PROBLEM
Beginning with the line that holds "116: (639, 650)" in the data below, give again every line through the one that holds "164: (1040, 620)", exactly as written.
______________________________
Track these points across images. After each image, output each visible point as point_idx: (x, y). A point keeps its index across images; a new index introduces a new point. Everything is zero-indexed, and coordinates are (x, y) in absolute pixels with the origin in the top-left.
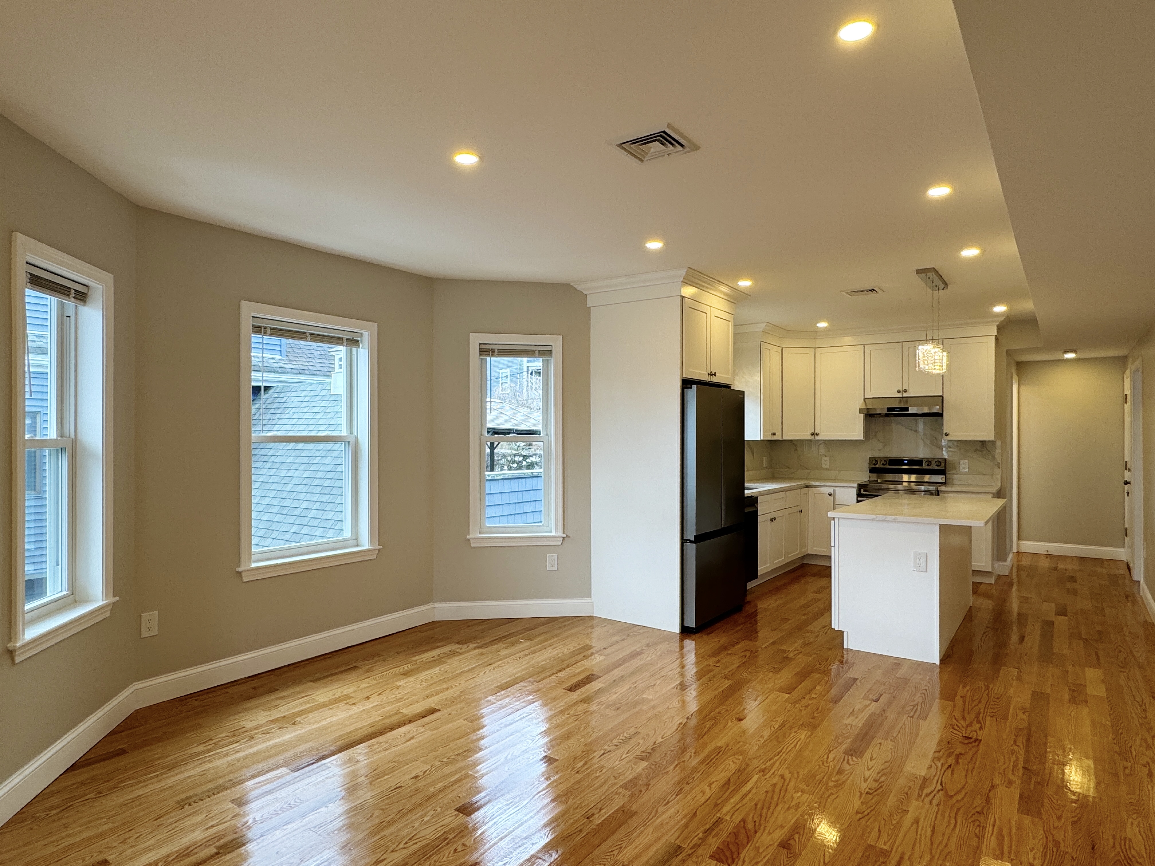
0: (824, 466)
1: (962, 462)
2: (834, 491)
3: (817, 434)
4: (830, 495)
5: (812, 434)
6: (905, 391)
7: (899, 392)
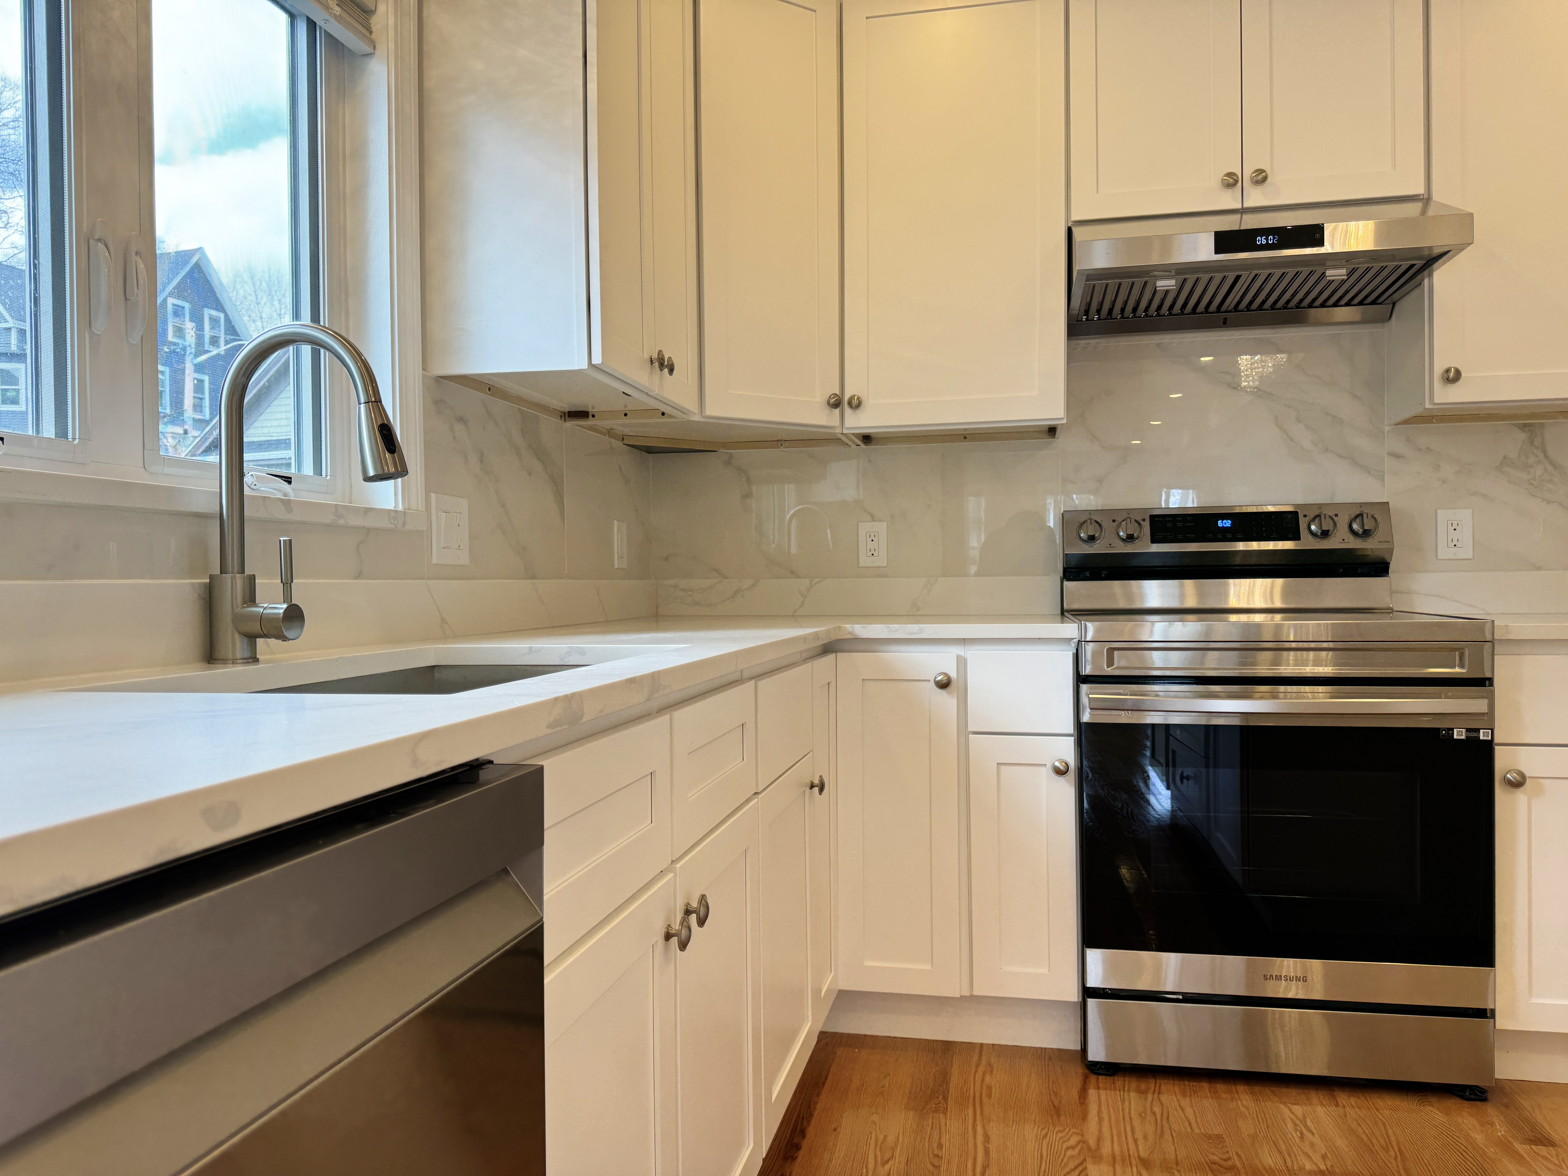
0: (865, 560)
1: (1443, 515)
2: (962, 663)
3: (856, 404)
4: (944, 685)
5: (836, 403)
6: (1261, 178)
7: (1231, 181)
______________________________
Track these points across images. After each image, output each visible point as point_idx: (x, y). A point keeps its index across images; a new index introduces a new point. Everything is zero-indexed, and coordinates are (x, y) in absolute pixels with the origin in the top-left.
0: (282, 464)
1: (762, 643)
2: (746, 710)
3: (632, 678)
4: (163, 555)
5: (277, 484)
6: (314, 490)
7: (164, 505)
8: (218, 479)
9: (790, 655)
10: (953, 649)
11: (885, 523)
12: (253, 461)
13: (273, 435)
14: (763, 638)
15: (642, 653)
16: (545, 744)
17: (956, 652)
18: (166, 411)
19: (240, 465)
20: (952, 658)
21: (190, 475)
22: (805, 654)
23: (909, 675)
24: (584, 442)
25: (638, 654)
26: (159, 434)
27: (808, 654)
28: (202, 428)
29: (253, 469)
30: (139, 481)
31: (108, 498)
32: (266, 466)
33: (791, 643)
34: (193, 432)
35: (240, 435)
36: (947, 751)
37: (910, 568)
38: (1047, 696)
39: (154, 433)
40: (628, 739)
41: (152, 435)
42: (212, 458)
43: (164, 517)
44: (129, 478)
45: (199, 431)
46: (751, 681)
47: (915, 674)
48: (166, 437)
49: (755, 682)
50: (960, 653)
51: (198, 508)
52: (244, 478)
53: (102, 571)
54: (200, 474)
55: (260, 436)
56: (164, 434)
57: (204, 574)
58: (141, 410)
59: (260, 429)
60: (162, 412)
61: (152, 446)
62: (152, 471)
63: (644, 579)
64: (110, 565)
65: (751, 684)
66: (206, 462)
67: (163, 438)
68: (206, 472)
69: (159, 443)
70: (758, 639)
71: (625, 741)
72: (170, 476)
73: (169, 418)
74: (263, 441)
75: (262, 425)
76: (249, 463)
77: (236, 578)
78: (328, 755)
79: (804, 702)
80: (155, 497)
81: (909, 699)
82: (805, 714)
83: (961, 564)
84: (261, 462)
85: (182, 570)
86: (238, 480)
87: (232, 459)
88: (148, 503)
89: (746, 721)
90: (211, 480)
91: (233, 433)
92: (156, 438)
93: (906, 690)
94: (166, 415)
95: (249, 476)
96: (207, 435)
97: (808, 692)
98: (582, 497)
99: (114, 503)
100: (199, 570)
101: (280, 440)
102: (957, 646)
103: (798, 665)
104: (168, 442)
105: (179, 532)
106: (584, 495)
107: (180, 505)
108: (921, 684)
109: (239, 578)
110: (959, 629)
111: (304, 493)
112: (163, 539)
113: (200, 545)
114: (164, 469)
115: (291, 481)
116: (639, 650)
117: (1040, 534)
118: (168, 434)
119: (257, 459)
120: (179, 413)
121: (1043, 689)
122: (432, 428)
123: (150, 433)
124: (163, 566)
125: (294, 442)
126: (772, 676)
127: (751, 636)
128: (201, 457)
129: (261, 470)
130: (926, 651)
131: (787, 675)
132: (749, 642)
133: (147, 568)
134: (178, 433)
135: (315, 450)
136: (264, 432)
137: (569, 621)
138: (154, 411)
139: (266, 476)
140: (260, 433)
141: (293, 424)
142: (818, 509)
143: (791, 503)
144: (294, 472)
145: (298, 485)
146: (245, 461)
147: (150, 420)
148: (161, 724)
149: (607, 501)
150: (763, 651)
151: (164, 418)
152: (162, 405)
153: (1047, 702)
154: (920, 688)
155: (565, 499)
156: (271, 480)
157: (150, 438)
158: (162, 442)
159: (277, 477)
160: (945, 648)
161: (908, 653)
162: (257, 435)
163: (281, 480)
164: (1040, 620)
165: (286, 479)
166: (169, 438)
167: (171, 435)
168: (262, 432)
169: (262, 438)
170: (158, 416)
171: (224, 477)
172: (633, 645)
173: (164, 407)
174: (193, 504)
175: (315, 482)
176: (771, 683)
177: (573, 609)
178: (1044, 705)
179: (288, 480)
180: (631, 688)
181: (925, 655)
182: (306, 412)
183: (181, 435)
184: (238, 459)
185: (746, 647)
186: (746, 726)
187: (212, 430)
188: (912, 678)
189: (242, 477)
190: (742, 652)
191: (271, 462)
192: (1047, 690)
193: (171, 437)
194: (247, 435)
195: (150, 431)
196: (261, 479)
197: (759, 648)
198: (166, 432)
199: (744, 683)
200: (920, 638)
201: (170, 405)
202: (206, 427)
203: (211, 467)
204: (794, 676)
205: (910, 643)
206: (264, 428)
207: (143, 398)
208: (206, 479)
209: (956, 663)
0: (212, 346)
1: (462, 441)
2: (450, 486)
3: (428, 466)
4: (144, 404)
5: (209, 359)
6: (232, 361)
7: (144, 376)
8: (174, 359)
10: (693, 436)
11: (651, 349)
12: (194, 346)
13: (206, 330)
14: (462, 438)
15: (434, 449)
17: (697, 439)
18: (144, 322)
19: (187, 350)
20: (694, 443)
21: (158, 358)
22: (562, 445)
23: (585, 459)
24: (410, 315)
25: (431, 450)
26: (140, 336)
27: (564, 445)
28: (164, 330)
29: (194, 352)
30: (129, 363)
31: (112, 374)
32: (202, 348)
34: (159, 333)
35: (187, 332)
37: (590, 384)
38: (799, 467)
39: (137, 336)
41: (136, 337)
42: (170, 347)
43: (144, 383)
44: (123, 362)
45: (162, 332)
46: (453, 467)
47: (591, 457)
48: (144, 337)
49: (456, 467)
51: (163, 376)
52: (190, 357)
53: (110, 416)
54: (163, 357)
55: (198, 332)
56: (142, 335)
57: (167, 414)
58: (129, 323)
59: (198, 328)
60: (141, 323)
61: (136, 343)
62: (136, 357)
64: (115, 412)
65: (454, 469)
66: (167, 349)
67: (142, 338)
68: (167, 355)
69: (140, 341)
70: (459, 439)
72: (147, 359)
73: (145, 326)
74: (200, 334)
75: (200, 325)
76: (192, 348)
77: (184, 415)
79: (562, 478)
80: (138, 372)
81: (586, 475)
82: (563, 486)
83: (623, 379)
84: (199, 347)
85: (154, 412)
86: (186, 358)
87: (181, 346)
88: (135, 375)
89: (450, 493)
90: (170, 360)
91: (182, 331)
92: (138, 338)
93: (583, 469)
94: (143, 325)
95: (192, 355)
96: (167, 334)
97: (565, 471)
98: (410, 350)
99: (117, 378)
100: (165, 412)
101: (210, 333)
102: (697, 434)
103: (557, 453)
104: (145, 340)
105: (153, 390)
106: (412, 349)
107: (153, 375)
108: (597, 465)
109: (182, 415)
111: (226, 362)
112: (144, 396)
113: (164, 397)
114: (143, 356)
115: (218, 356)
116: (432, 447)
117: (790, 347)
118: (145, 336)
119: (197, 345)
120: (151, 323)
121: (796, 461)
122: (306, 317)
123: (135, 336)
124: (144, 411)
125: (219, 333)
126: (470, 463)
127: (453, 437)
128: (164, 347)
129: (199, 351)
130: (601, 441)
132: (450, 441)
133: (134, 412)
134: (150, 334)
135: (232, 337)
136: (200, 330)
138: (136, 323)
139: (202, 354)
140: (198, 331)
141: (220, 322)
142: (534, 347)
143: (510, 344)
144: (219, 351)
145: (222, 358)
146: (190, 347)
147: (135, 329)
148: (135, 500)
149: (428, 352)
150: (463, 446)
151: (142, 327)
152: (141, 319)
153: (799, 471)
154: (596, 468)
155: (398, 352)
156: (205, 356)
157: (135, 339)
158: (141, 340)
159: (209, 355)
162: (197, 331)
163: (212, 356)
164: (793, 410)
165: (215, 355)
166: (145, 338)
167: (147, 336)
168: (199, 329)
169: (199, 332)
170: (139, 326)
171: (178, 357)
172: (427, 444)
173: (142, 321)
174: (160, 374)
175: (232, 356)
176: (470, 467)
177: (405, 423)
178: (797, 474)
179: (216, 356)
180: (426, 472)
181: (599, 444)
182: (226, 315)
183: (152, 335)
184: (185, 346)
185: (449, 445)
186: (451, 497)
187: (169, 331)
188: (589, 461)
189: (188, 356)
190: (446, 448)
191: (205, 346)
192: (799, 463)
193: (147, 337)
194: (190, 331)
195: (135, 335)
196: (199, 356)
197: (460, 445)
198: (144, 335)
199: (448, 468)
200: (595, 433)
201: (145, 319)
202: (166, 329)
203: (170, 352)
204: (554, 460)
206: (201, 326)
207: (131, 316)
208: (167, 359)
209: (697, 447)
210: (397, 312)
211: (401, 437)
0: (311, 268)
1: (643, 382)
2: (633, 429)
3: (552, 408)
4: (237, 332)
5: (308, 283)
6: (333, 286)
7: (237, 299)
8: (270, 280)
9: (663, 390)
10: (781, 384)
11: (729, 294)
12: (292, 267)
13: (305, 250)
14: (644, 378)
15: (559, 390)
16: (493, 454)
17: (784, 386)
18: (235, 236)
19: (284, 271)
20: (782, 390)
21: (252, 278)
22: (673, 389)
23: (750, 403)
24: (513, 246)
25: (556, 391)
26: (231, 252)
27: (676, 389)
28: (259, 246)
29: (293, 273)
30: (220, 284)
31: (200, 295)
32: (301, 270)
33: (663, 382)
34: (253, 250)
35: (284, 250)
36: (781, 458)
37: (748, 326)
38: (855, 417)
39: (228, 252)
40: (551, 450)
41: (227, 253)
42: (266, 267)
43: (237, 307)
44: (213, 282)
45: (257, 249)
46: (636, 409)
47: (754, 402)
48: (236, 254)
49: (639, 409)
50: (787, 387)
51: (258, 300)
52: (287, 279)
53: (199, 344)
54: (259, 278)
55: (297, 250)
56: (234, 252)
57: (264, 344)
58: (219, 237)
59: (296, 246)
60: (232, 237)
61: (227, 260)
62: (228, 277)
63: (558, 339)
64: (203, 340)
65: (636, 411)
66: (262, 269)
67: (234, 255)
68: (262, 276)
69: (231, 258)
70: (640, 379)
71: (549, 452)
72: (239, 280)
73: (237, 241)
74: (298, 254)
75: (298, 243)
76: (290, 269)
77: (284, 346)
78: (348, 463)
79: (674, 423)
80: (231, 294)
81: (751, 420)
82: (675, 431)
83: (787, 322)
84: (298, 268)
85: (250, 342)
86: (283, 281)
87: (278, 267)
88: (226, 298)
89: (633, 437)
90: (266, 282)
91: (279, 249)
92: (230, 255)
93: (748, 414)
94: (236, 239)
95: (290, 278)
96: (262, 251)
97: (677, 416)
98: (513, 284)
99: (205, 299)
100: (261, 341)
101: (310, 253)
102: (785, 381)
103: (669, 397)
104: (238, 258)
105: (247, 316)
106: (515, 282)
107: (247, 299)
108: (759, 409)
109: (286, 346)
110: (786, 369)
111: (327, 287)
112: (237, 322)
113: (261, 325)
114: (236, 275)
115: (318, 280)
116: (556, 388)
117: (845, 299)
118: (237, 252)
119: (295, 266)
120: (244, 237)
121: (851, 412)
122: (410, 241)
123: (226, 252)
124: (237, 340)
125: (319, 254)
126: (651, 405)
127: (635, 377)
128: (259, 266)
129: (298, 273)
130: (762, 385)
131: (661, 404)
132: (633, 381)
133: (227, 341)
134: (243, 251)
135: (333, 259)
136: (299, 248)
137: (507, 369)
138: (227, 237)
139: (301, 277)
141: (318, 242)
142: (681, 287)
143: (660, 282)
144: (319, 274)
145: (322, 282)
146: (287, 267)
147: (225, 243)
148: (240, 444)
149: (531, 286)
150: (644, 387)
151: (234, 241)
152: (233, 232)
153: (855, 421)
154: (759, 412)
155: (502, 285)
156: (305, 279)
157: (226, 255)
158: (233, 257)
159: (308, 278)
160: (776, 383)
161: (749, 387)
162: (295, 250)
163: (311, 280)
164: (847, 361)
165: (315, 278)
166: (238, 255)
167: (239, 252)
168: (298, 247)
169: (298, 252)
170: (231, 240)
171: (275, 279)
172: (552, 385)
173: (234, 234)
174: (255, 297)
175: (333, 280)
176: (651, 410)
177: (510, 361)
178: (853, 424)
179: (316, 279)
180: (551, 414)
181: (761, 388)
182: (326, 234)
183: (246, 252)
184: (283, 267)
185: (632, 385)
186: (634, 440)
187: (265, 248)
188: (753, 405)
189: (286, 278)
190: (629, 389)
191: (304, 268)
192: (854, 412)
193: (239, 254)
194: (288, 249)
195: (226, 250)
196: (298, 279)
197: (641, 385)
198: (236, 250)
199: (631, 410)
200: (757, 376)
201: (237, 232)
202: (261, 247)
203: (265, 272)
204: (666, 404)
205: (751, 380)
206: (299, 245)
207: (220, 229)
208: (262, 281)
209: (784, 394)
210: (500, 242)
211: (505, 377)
______________________________
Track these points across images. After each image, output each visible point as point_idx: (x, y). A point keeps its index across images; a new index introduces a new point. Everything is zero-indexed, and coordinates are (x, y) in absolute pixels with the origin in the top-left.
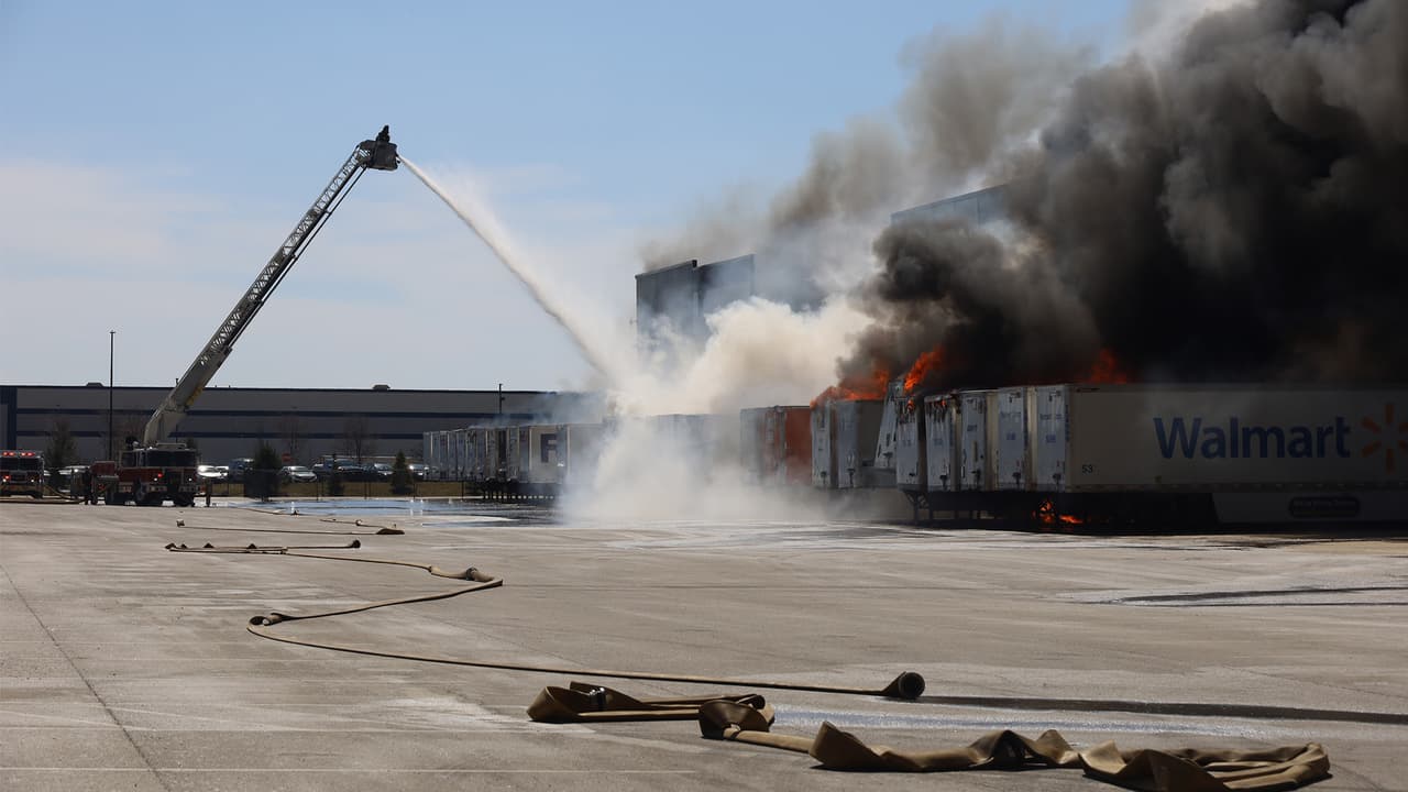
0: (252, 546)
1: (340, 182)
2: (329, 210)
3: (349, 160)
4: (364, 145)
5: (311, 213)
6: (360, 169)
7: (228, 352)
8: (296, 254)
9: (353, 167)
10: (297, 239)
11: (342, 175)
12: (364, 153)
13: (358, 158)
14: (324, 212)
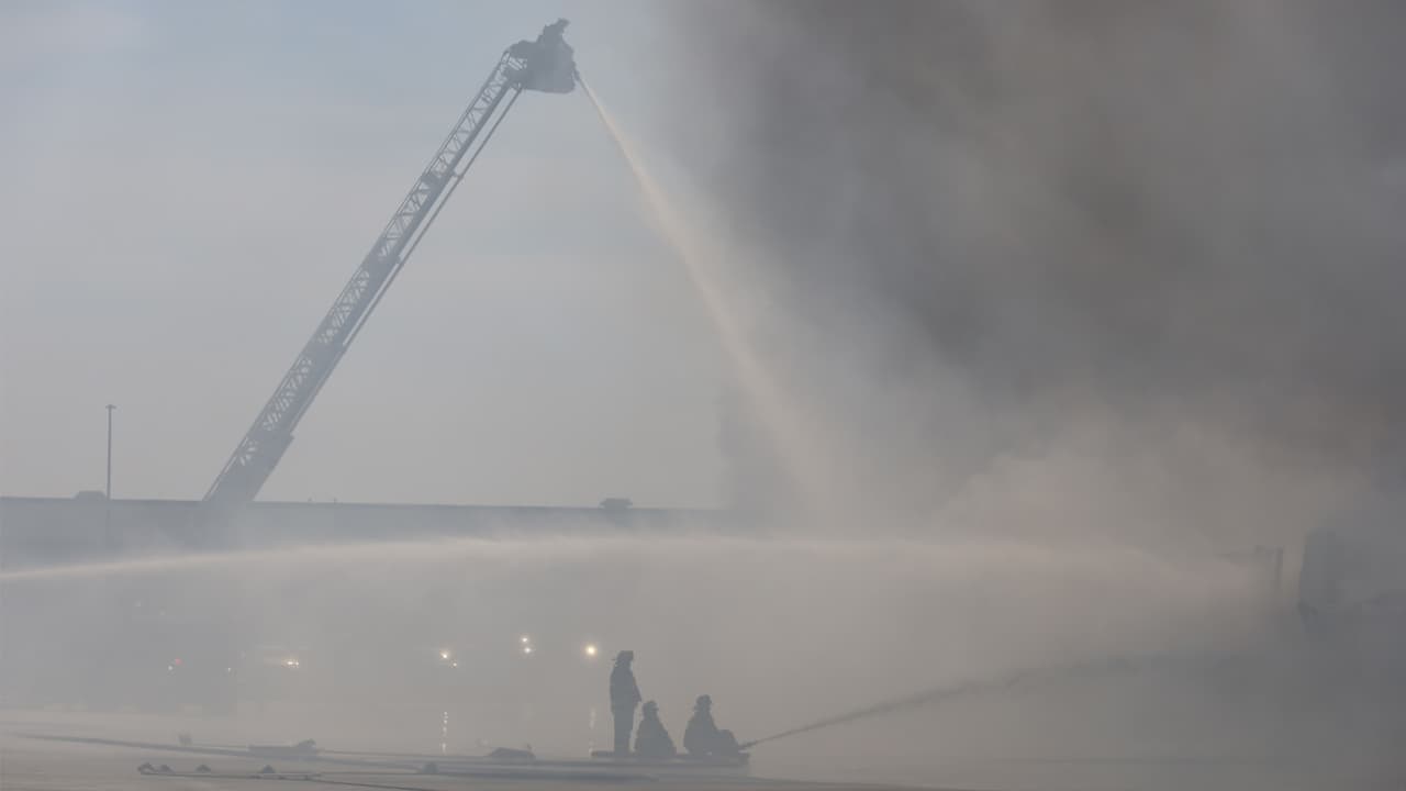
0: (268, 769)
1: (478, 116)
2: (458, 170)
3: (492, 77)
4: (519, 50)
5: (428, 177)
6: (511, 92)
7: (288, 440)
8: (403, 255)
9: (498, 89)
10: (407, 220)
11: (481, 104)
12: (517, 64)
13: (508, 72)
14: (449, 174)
______________________________
RESULT FOR THIS TASK
116: (639, 650)
117: (1040, 534)
118: (168, 434)
119: (257, 459)
120: (179, 413)
121: (1043, 689)
122: (432, 428)
123: (150, 433)
124: (163, 566)
125: (294, 442)
126: (772, 676)
127: (751, 636)
128: (201, 457)
129: (261, 470)
130: (926, 651)
131: (787, 675)
132: (749, 642)
133: (147, 568)
134: (178, 433)
135: (315, 450)
136: (264, 432)
137: (569, 621)
138: (154, 411)
139: (266, 476)
140: (260, 433)
141: (293, 424)
142: (818, 509)
143: (791, 503)
144: (294, 472)
145: (298, 485)
146: (245, 461)
147: (150, 420)
148: (161, 724)
149: (607, 501)
150: (763, 651)
151: (164, 418)
152: (162, 405)
153: (1047, 702)
154: (920, 688)
155: (565, 499)
156: (271, 480)
157: (150, 438)
158: (162, 442)
159: (277, 477)
160: (945, 648)
161: (908, 653)
162: (257, 435)
163: (281, 480)
164: (1040, 620)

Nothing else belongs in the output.